Comparing strings that contain formatting in C#

Comparing strings that contain formatting in C# - c#

I'm working on a function that given some settings - such as line spacing, the output (in string form) is modified. In order to test such scenarios, I'm using string literals, as shown below for the expected result.
The method, using a string builder, (AppendLine) generates the said output. One issue I have run into is that of comparing such strings. In the example below, both are equal in terms of what they represent. The result is the area which I care about, however when comparing two strings, one literal, one not, equality naturally fails. This is because one of the strings emits line spacing, while the other only demonstrates the formatting it contains.
What would be the best way of solving this equality problem? I do care about formatting such as new lines from the result of the method, this is crucially important.
Code:
string expected = #"Test\n\n\nEnd Test.";
string result = "Test\n\n\nEnd Test";
Console.WriteLine(expected);
Console.WriteLine(result);
Output:
Test\n\n\nEnd Test.
Test
End Test

The # prefix tells the compiler to take the string exactly as it is written. So, it doesn't format the \n characters to carriage returns and line feeds.
Since you don't have the same prefix for the string assigned to your result variable, the compiler formats it. If you would like to continue to use the # prefix, just do the following:
string expected = #"Test
End Test";
You'll have to input the carriage returns and line feed within the string as invisible characters.

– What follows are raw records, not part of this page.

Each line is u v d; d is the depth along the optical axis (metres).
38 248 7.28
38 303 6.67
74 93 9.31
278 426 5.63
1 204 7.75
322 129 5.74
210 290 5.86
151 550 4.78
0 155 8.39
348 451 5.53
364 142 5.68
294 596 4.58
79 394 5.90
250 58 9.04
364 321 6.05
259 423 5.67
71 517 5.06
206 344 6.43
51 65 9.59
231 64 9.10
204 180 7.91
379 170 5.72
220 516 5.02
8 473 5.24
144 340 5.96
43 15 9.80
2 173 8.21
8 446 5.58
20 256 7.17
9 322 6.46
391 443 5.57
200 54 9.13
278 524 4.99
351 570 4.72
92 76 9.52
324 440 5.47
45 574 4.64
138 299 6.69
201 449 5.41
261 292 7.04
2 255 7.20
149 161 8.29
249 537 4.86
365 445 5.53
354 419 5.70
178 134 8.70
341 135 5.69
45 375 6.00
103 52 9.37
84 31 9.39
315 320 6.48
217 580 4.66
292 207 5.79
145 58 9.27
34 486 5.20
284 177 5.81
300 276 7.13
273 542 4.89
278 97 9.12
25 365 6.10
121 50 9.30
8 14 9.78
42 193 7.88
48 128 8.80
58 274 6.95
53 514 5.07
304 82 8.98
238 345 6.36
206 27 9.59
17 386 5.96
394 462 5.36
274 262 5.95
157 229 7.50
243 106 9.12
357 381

You're using the term "literal" incorrectly. "Literal" simply means an actual value that exists in code. In other words, values exist in code either as variables (for the sake of simplicity I'm including constants in this group) and literals. Variables are an abstract notion of a value, whereas literals are a value.
All this is to say that both of your strings are string literals, as they're hard-coded into your application. The # prefix simply states that the compiler is to include escape characters (indeed, anything other than a double-quote) in the string, rather than evaluating the escape sequences when compiling the string literal into the assembly.
First of all, whatever your function returns (either a string that contains standard escape sequences for newlines rather than newlines themselves, or a string that actually contains newlines) is what your test variable should contain. Make your tests as close to the actual output as possible, as the more work you do to massage the values into a comparable form the more code paths you have to test. If you're looking to be able to compare a string with formatting escape sequences embedded into it to a string where those sequences have been evaluated (essentially comparing the two strings in your example), then I would say this:
Be sure that this is really want you want to do.
You'll have to duplicate the functionality of the C# compiler in interpreting these values and turning your "format string" into a "formatted string".
For doing #2, a RegEx processor is probably going to be the simplest option. See this page for a list of C# string escape sequences.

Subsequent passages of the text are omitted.